Ha habido muchas excepciones: residencias en las que los trabajadores se han encerrado con sus mayores, a modo de una gran familia, durante este confinamiento… Sorprendentemente, apenas ha habido contagios entre todos ellos y, de haberlos, no se ha llegado al holocausto que apenas estamos atisbando detrás de las frías estadísticas de cada día; pues las cámaras televisivas permanecen lejos, quedándose en la puerta exterior de los centros o en sus vestíbulos. En suma: sin llegar a exigir actos heroicos a nadie, ¡había otros modos de actuar! Pero la rutina, el camino más fácil, la superficialidad, el cortoplacismo, la estrechez de miras…, prevalecieron en una sociedad que se creía inmunizada a los males que aquejaron a nuestros antepasados. Nos mintieron, y nos lo creímos.
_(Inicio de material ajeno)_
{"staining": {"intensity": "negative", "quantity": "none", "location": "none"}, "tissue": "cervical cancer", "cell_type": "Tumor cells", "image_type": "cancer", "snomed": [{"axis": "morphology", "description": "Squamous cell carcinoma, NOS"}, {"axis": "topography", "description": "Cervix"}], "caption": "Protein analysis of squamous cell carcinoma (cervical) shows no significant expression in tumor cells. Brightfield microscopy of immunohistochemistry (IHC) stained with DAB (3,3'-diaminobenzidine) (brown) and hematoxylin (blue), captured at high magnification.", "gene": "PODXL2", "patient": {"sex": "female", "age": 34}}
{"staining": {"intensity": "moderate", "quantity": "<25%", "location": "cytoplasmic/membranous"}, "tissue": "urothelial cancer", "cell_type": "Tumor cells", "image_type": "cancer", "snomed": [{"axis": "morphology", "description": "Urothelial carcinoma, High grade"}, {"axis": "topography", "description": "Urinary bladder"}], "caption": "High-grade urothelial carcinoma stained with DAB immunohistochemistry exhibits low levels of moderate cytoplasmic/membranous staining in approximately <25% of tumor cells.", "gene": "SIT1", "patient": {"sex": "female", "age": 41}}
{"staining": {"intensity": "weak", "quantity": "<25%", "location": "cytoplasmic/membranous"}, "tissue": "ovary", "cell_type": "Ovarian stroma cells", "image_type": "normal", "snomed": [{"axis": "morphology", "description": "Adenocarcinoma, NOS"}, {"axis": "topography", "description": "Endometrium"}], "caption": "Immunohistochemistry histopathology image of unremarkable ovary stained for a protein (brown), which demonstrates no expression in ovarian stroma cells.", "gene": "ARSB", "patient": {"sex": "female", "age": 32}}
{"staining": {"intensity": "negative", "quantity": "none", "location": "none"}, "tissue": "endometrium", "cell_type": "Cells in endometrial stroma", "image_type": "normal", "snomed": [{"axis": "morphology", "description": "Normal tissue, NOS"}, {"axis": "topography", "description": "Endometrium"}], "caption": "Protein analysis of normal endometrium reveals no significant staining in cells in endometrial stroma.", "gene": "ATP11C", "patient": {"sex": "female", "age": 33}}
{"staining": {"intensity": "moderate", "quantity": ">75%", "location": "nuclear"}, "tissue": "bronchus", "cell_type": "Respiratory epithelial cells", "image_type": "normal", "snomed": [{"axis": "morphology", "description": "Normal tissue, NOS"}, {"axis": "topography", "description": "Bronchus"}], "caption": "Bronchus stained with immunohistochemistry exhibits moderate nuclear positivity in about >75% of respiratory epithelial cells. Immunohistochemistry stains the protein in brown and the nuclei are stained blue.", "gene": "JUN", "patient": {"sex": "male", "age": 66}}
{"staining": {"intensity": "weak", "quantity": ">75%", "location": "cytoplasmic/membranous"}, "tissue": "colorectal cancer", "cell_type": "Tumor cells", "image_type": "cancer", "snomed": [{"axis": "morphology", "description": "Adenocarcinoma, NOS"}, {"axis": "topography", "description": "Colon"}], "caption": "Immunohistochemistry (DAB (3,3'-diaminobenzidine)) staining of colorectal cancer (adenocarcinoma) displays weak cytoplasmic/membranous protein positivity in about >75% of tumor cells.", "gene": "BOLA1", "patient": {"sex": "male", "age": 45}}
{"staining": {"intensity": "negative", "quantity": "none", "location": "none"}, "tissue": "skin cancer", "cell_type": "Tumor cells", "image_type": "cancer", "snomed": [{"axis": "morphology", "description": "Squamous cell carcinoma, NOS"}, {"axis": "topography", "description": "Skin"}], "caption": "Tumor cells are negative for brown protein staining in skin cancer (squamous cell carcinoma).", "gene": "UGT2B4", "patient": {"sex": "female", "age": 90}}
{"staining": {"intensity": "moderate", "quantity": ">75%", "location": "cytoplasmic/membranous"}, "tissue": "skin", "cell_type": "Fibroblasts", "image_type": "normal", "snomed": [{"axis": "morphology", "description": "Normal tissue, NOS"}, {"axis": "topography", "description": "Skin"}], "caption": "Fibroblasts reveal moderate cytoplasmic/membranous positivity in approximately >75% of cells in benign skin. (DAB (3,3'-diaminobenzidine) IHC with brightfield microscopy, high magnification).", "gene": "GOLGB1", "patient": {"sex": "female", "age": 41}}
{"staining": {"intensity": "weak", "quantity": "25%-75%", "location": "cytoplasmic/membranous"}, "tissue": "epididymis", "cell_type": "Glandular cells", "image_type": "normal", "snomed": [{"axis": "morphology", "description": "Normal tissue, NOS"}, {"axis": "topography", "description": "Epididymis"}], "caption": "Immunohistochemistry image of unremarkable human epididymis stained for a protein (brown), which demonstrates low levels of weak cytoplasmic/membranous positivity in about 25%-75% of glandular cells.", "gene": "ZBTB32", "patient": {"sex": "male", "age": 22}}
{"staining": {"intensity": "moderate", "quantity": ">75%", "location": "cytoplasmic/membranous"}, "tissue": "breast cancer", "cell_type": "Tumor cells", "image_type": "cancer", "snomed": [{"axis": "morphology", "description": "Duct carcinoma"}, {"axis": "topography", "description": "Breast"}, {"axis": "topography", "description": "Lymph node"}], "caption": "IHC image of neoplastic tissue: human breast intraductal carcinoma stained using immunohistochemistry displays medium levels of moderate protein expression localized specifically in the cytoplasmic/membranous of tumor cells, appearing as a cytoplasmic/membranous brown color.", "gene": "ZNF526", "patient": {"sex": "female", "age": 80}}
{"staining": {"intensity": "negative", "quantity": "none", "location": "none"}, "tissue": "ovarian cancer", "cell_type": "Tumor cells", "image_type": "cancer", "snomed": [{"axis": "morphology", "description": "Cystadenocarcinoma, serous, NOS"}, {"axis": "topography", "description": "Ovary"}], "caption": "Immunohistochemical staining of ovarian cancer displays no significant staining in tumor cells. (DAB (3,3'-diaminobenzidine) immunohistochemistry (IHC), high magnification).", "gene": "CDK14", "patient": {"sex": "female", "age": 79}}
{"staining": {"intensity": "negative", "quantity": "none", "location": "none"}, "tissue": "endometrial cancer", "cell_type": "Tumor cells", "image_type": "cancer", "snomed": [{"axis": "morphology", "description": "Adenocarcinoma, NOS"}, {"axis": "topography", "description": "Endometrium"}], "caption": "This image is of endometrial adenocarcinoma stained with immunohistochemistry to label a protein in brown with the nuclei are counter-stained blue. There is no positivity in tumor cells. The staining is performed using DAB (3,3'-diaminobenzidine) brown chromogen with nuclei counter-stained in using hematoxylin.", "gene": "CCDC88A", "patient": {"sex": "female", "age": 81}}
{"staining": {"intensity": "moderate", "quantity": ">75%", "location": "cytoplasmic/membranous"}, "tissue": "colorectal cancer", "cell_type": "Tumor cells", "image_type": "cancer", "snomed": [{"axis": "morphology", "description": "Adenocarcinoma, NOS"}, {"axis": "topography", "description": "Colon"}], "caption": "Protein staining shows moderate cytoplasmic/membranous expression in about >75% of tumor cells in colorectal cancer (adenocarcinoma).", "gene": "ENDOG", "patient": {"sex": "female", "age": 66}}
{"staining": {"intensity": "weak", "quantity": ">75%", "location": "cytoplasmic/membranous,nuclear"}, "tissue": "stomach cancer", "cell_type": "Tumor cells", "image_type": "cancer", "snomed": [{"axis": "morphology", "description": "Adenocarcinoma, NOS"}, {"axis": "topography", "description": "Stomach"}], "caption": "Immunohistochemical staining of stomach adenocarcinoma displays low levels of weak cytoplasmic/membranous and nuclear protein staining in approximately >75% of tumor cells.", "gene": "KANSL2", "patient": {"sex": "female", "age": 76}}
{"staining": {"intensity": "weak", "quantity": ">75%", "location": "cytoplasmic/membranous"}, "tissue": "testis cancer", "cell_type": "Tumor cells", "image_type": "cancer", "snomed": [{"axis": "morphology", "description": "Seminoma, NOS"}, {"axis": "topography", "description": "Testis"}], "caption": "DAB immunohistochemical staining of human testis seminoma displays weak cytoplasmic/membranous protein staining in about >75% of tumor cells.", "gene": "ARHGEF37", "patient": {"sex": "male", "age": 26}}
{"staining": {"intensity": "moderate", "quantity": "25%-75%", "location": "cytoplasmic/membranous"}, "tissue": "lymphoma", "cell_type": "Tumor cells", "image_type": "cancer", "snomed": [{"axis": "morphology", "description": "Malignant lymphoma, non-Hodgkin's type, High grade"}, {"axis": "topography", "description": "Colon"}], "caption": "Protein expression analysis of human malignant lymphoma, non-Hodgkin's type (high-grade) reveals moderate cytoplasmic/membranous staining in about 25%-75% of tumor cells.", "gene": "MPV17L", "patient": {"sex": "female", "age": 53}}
Y es que era lo más fácil para todos.

 

No faltan autores y columnistas que quieren ver, entre tanto mal que nos ha traído la pandemia, signos esperanzadores de un futuro mejor: de tal modo extraen aleccionadoras visiones, proponiendo cambios individuales y colectivos en hábitos, miradas y prácticas. Pero de nada servirán los buenos propósitos, y las siempre loables intenciones, si, en primer lugar y ante todo, las residencias de ancianos –las que sigan adelante- no son transformadas por completo: rehumanizando a sus moradores y trabajadores, fiscalizando constantemente su funcionamiento, dotándolas con bienes humanos y materiales, visibilizando y empoderando.

 

En este contexto, el anuncio de que Fiscalía está investigando el funcionamiento y realidad de 38 residencias, puede quedar en una mera declaración de intenciones o en la búsqueda de tranquilizadores chivos expiatorios de una sociedad atomizada, sumisa e inconsciente.